Court TV Is Going by Book for Promo

Nov 6, 2006  •  Post A Comment

Court TV is throwing the bookstore at crime novel readers.

The network is teaming with Barnes & Noble to push its new six-week limited series “Murder by the Book,” which features top authors’ takes on their favorite real-life crime stories. It premieres Nov. 13.

Commercials for Barnesandnoble.com will air on Court TV through the end of the holiday season and on the Court TV Web site. Meanwhile, “Murder by the Book” will be promoted in Barnes & Noble’s 500-plus stores and with video on the bookseller’s Web site.

“Murder by the Book” is Court TV’s tentpole program for November. “It’s a classic Court TV program format with a twist in that the author becomes your guide,” said Marc Juris, general manager of programming and marketing for the network. He said re-enactments, documentary footage and news clips will be combined to retell the stories with the authors’ point of view about what made each particular real crime compelling.

Most of the authors-James Ellroy, Michael Connelly, Faye Kellerman, Jonathan Kellerman and Lisa Scottoline-“watch Court TV religiously, and we’re in subject matter that is very close to their heart,” Mr. Juris said.

Those authors have sold 140 million books between them, which means they bring a broad fan base to the party, and Court TV has extensive plans to urge fans to tune in.

A big part of the plan is the tie in with Barnes & Noble. “It’s about converting a mystery-book lover to a Court TV viewer, and it’s about converting a Court TV viewer into a mystery-Tuesday with an event featuring all five authors at the Barnes & Noble store in New York’s Union Square. “This [promotion] made so much sense because the whole series revolves around books and authors,” said Len Gilbert, VP of marketing for Barnes & Noble. “It’s something that our customers would not only want to hear about, but would want to hear about from us.”

Court TV will promote the show with spots on its own air and on its new Turner Broadcasting sister networks. It is also buying spots on local cable, DirecTV and EchoStar, radio spots and print ads, including a bookmark that will be inserted into copies of Entertainment Weekly that urges viewers to stop reading and start watching “Murder by the Book.”

Court TV also has created Web-only episodes with the authors that will be available online from iTunes.

For audio ads, the network is trying something new called the AudioBeam directional loudspeaker, with precisely focused audio messages that only people standing at certain spots in bookstores, cafes and elevators can hear. (The messages urge listeners to seek help if they continue to hear voices after they move along.)

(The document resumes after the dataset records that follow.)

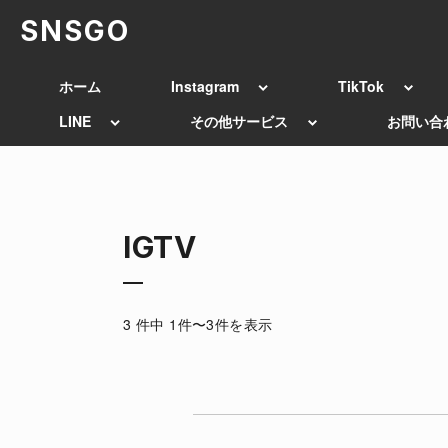
SNSGO
ホーム
Instagram
TikTok
LINE
その他サービス
お問い合
IGTV
3 件中 1件〜3件を表示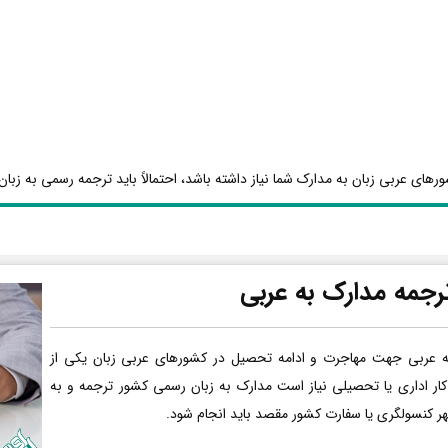
رهای عربی زبان به مدارک شما نیاز داشته باشد، احتمالاً باید ترجمه رسمی به زبان 
رجمه مدارک به عربی
ه عربی جهت مهاجرت و ادامه تحصیل در کشورهای عربی زبان یکی از
کار اداری یا تحصیلی نیاز است مدارک به زبان رسمی کشور ترجمه و به
هر کنسولگری یا سفارت کشور مقصد باید انجام شود.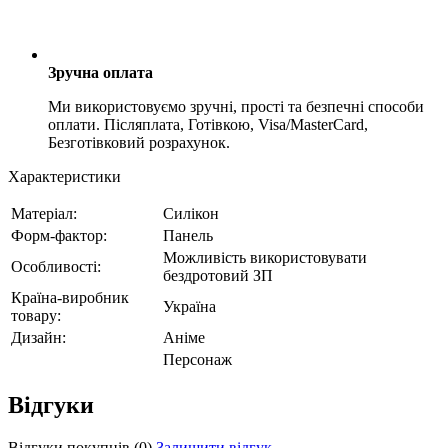
Зручна оплата
Ми використовуємо зручні, прості та безпечні способи
оплати. Післяплата, Готівкою, Visa/MasterCard,
Безготівковий розрахунок.
Характеристики
Матеріал:
Силікон
Форм-фактор:
Панель
Можливість використовувати
Особливості:
бездротовий ЗП
Країна-виробник
Україна
товару:
Дизайн:
Аніме
Персонаж
Відгуки
Відгуки покупців
(0)
Залишити відгук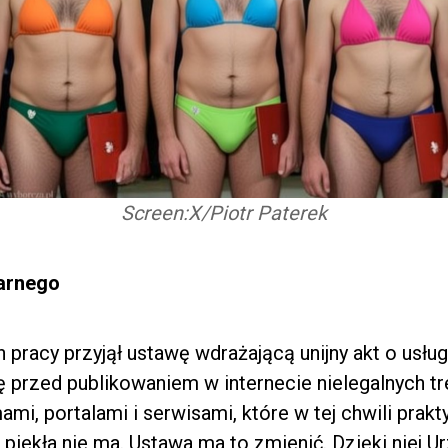
Screen:X/Piotr Paterek
arnego
 pracy przyjął ustawę wdrażającą unijny akt o usł
 przed publikowaniem w internecie nielegalnych tr
ami, portalami i serwisami, które w tej chwili prakt
, piekła nie ma. Ustawa ma to zmienić. Dzięki niej 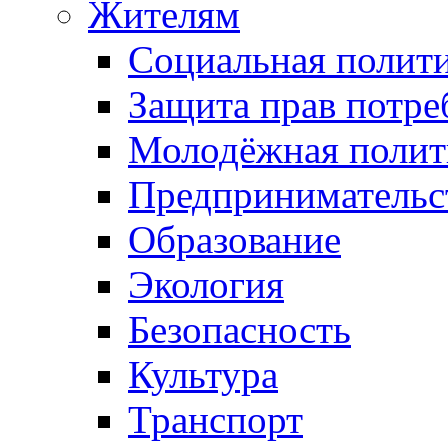
Жителям
Социальная полит
Защита прав потре
Молодёжная полит
Предпринимательс
Образование
Экология
Безопасность
Культура
Транспорт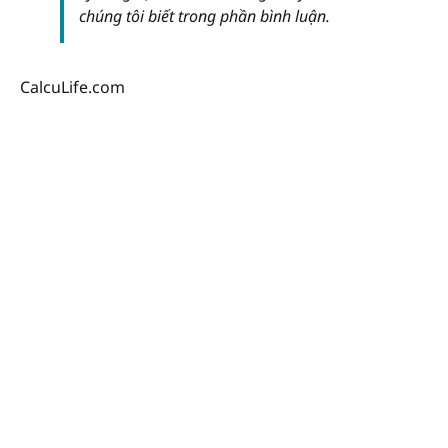
chúng tôi biết trong phần bình luận.
CalcuLife.com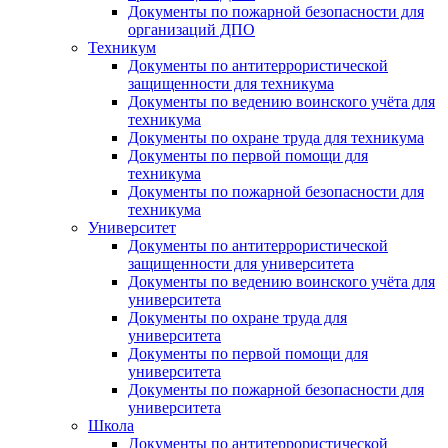
Документы по пожарной безопасности для
организаций ДПО
Техникум
Документы по антитеррористической
защищенности для техникума
Документы по ведению воинского учёта для
техникума
Документы по охране труда для техникума
Документы по первой помощи для
техникума
Документы по пожарной безопасности для
техникума
Университет
Документы по антитеррористической
защищенности для университета
Документы по ведению воинского учёта для
университета
Документы по охране труда для
университета
Документы по первой помощи для
университета
Документы по пожарной безопасности для
университета
Школа
Документы по антитеррористической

Mr. Juris, speaking from Atlanta where he was meeting with his new boss, Steve Koonin, president of Turner Entertainment Networks, said that “Murder by the Book” has the potential to become an “unlimited series.” The network is already talking to other authors and a decision on whether to make more episodes will be made shortly after the premiere, he said.

After it was acquired by Time Warner in June, Court TV became part of Turner. The deal touched off the departure of several top executives and the layoff of staff in ad sales, affiliate sales, human resources and public relations.

Mr. Juris said he now expects Turner to bring programming and marketing resources to help the network grow. And the New York-based executive plans to spend more time in Atlanta, “especially now that it’s winter.”